━━━━━ DOCUMENT EXCERPT

1) $r_b + r_c = a$. In this case, we apply the formulae of $r_b$ and $r_c$: $(p-c) \cot{\frac{\alpha}{2}} + (p-b) \cot{\frac{\alpha}{2}} = a$ $\Leftrightarrow$ $(2p-b-c) \cot{\frac{\alpha}{2}} = a$ $\Leftrightarrow$ $a \cot{\frac{\alpha}{2}} = a$ $\Leftrightarrow$ $\boxed{\alpha = \frac{\pi}{2}}$. Now, to show that: $r_a - r_b = c$ $\Leftrightarrow$ $(p-b) \cot{\frac{\gamma}{2}} - (p-a) \cot{\frac{\gamma}{2}} = c$ $\Leftrightarrow$ $(a-b) \cot{\frac{\gamma}{2}} = c$. Now, we use the identity $\cot{\frac{x}{2}} = \frac{\sin{x}}{1-\cos{x}}$: $(a-b) \cot{\frac{\gamma}{2}} = c$ $\Leftrightarrow$ $(a-b)\frac{\frac{c}{a}}{1-\frac{b}{a}}=c$, which is obviously true. Hence, $r_a - r_b = c$, i.e. $\omega_a$ and $\omega_b$ are tangent. In a similar manner, it can also be shown that $\omega_a$ and $\omega_c$ are tangent.

━━━━━━━━━━
━━━━━ THE DATA

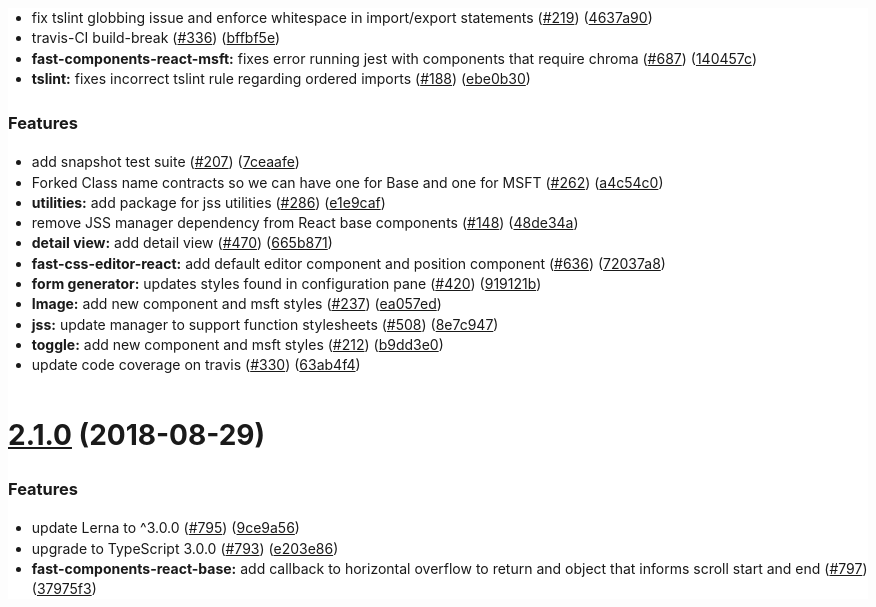 * fix tslint globbing issue and enforce whitespace in import/export statements ([#219](https://github.com/Microsoft/fast-dna/issues/219)) ([4637a90](https://github.com/Microsoft/fast-dna/commit/4637a90))
* travis-CI build-break ([#336](https://github.com/Microsoft/fast-dna/issues/336)) ([bffbf5e](https://github.com/Microsoft/fast-dna/commit/bffbf5e))
* **fast-components-react-msft:** fixes error running jest with components that require chroma ([#687](https://github.com/Microsoft/fast-dna/issues/687)) ([140457c](https://github.com/Microsoft/fast-dna/commit/140457c))
* **tslint:** fixes incorrect tslint rule regarding ordered imports ([#188](https://github.com/Microsoft/fast-dna/issues/188)) ([ebe0b30](https://github.com/Microsoft/fast-dna/commit/ebe0b30))


### Features

* add snapshot test suite ([#207](https://github.com/Microsoft/fast-dna/issues/207)) ([7ceaafe](https://github.com/Microsoft/fast-dna/commit/7ceaafe))
* Forked Class name contracts so we can have one for Base and one for MSFT ([#262](https://github.com/Microsoft/fast-dna/issues/262)) ([a4c54c0](https://github.com/Microsoft/fast-dna/commit/a4c54c0))
* **utilities:** add package for jss utilities ([#286](https://github.com/Microsoft/fast-dna/issues/286)) ([e1e9caf](https://github.com/Microsoft/fast-dna/commit/e1e9caf))
* remove JSS manager dependency from React base components ([#148](https://github.com/Microsoft/fast-dna/issues/148)) ([48de34a](https://github.com/Microsoft/fast-dna/commit/48de34a))
* **detail view:** add detail view ([#470](https://github.com/Microsoft/fast-dna/issues/470)) ([665b871](https://github.com/Microsoft/fast-dna/commit/665b871))
* **fast-css-editor-react:** add default editor component and position component ([#636](https://github.com/Microsoft/fast-dna/issues/636)) ([72037a8](https://github.com/Microsoft/fast-dna/commit/72037a8))
* **form generator:** updates styles found in configuration pane ([#420](https://github.com/Microsoft/fast-dna/issues/420)) ([919121b](https://github.com/Microsoft/fast-dna/commit/919121b))
* **Image:** add new component and msft styles ([#237](https://github.com/Microsoft/fast-dna/issues/237)) ([ea057ed](https://github.com/Microsoft/fast-dna/commit/ea057ed))
* **jss:** update manager to support function stylesheets ([#508](https://github.com/Microsoft/fast-dna/issues/508)) ([8e7c947](https://github.com/Microsoft/fast-dna/commit/8e7c947))
* **toggle:** add new component and msft styles ([#212](https://github.com/Microsoft/fast-dna/issues/212)) ([b9dd3e0](https://github.com/Microsoft/fast-dna/commit/b9dd3e0))
* update code coverage on travis ([#330](https://github.com/Microsoft/fast-dna/issues/330)) ([63ab4f4](https://github.com/Microsoft/fast-dna/commit/63ab4f4))





<a name="2.1.0"></a>
# [2.1.0](https://github.com/Microsoft/fast-dna/compare/v2.0.0-corrected...v2.1.0) (2018-08-29)


### Features

* update Lerna to ^3.0.0 ([#795](https://github.com/Microsoft/fast-dna/issues/795)) ([9ce9a56](https://github.com/Microsoft/fast-dna/commit/9ce9a56))
* upgrade to TypeScript 3.0.0 ([#793](https://github.com/Microsoft/fast-dna/issues/793)) ([e203e86](https://github.com/Microsoft/fast-dna/commit/e203e86))
* **fast-components-react-base:** add callback to horizontal overflow to return and object that informs scroll start and end ([#797](https://github.com/Microsoft/fast-dna/issues/797)) ([37975f3](https://github.com/Microsoft/fast-dna/commit/37975f3))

━━━━━━━━━━

_WHAT THIS EXERCISE ASKS_:
(1) Please repeat the whole passage on the triangle's exradii and tangent circles, character for character.
(2) Reproduce from the records the lines that begin at the line containing "update Lerna to" and stop after the line containing "upgrade to TypeScript", keeping every character unchanged.

_SOLUTIONS FOR EACH TASK_:
(1)
1) $r_b + r_c = a$. In this case, we apply the formulae of $r_b$ and $r_c$: $(p-c) \cot{\frac{\alpha}{2}} + (p-b) \cot{\frac{\alpha}{2}} = a$ $\Leftrightarrow$ $(2p-b-c) \cot{\frac{\alpha}{2}} = a$ $\Leftrightarrow$ $a \cot{\frac{\alpha}{2}} = a$ $\Leftrightarrow$ $\boxed{\alpha = \frac{\pi}{2}}$. Now, to show that: $r_a - r_b = c$ $\Leftrightarrow$ $(p-b) \cot{\frac{\gamma}{2}} - (p-a) \cot{\frac{\gamma}{2}} = c$ $\Leftrightarrow$ $(a-b) \cot{\frac{\gamma}{2}} = c$. Now, we use the identity $\cot{\frac{x}{2}} = \frac{\sin{x}}{1-\cos{x}}$: $(a-b) \cot{\frac{\gamma}{2}} = c$ $\Leftrightarrow$ $(a-b)\frac{\frac{c}{a}}{1-\frac{b}{a}}=c$, which is obviously true. Hence, $r_a - r_b = c$, i.e. $\omega_a$ and $\omega_b$ are tangent. In a similar manner, it can also be shown that $\omega_a$ and $\omega_c$ are tangent.

(2)
* update Lerna to ^3.0.0 ([#795](https://github.com/Microsoft/fast-dna/issues/795)) ([9ce9a56](https://github.com/Microsoft/fast-dna/commit/9ce9a56))
* upgrade to TypeScript 3.0.0 ([#793](https://github.com/Microsoft/fast-dna/issues/793)) ([e203e86](https://github.com/Microsoft/fast-dna/commit/e203e86))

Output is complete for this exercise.